**Brief:** Format the lines of the records below as a single numbered list, leaving out any blank lines.
==============================
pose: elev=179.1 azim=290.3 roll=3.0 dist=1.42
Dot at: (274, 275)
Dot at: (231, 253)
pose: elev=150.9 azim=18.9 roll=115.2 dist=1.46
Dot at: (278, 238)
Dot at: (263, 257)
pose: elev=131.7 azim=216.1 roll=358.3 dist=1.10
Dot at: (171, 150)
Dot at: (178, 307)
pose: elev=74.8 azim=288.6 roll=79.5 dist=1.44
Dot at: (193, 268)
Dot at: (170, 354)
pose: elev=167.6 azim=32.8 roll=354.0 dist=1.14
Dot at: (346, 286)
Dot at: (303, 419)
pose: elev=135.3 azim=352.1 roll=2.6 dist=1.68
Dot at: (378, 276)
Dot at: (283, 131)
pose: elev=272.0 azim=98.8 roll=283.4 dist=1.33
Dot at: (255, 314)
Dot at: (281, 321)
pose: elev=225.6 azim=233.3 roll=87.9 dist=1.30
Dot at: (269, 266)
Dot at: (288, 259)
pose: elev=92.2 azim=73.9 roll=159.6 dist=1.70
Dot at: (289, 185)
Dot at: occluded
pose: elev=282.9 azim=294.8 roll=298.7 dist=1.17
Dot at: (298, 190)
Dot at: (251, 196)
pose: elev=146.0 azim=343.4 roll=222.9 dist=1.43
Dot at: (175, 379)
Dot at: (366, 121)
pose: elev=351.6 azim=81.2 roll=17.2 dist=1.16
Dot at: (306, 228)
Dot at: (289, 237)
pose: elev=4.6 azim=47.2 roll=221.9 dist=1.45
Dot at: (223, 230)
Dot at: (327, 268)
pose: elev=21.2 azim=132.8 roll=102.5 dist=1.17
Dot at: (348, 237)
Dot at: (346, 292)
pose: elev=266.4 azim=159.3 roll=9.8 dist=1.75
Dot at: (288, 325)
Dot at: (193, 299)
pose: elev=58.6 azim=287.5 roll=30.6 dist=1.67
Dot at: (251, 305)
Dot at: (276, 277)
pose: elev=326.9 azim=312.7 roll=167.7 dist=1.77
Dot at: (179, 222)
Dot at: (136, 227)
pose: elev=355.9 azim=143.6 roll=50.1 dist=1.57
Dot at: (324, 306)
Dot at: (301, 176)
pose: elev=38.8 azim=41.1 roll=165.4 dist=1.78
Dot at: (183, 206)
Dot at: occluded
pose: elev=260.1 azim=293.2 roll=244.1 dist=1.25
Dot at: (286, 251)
==============================
**The completed task:**
1. pose: elev=179.1 azim=290.3 roll=3.0 dist=1.42
2. Dot at: (274, 275)
3. Dot at: (231, 253)
4. pose: elev=150.9 azim=18.9 roll=115.2 dist=1.46
5. Dot at: (278, 238)
6. Dot at: (263, 257)
7. pose: elev=131.7 azim=216.1 roll=358.3 dist=1.10
8. Dot at: (171, 150)
9. Dot at: (178, 307)
10. pose: elev=74.8 azim=288.6 roll=79.5 dist=1.44
11. Dot at: (193, 268)
12. Dot at: (170, 354)
13. pose: elev=167.6 azim=32.8 roll=354.0 dist=1.14
14. Dot at: (346, 286)
15. Dot at: (303, 419)
16. pose: elev=135.3 azim=352.1 roll=2.6 dist=1.68
17. Dot at: (378, 276)
18. Dot at: (283, 131)
19. pose: elev=272.0 azim=98.8 roll=283.4 dist=1.33
20. Dot at: (255, 314)
21. Dot at: (281, 321)
22. pose: elev=225.6 azim=233.3 roll=87.9 dist=1.30
23. Dot at: (269, 266)
24. Dot at: (288, 259)
25. pose: elev=92.2 azim=73.9 roll=159.6 dist=1.70
26. Dot at: (289, 185)
27. Dot at: occluded
28. pose: elev=282.9 azim=294.8 roll=298.7 dist=1.17
29. Dot at: (298, 190)
30. Dot at: (251, 196)
31. pose: elev=146.0 azim=343.4 roll=222.9 dist=1.43
32. Dot at: (175, 379)
33. Dot at: (366, 121)
34. pose: elev=351.6 azim=81.2 roll=17.2 dist=1.16
35. Dot at: (306, 228)
36. Dot at: (289, 237)
37. pose: elev=4.6 azim=47.2 roll=221.9 dist=1.45
38. Dot at: (223, 230)
39. Dot at: (327, 268)
40. pose: elev=21.2 azim=132.8 roll=102.5 dist=1.17
41. Dot at: (348, 237)
42. Dot at: (346, 292)
43. pose: elev=266.4 azim=159.3 roll=9.8 dist=1.75
44. Dot at: (288, 325)
45. Dot at: (193, 299)
46. pose: elev=58.6 azim=287.5 roll=30.6 dist=1.67
47. Dot at: (251, 305)
48. Dot at: (276, 277)
49. pose: elev=326.9 azim=312.7 roll=167.7 dist=1.77
50. Dot at: (179, 222)
51. Dot at: (136, 227)
52. pose: elev=355.9 azim=143.6 roll=50.1 dist=1.57
53. Dot at: (324, 306)
54. Dot at: (301, 176)
55. pose: elev=38.8 azim=41.1 roll=165.4 dist=1.78
56. Dot at: (183, 206)
57. Dot at: occluded
58. pose: elev=260.1 azim=293.2 roll=244.1 dist=1.25
59. Dot at: (286, 251)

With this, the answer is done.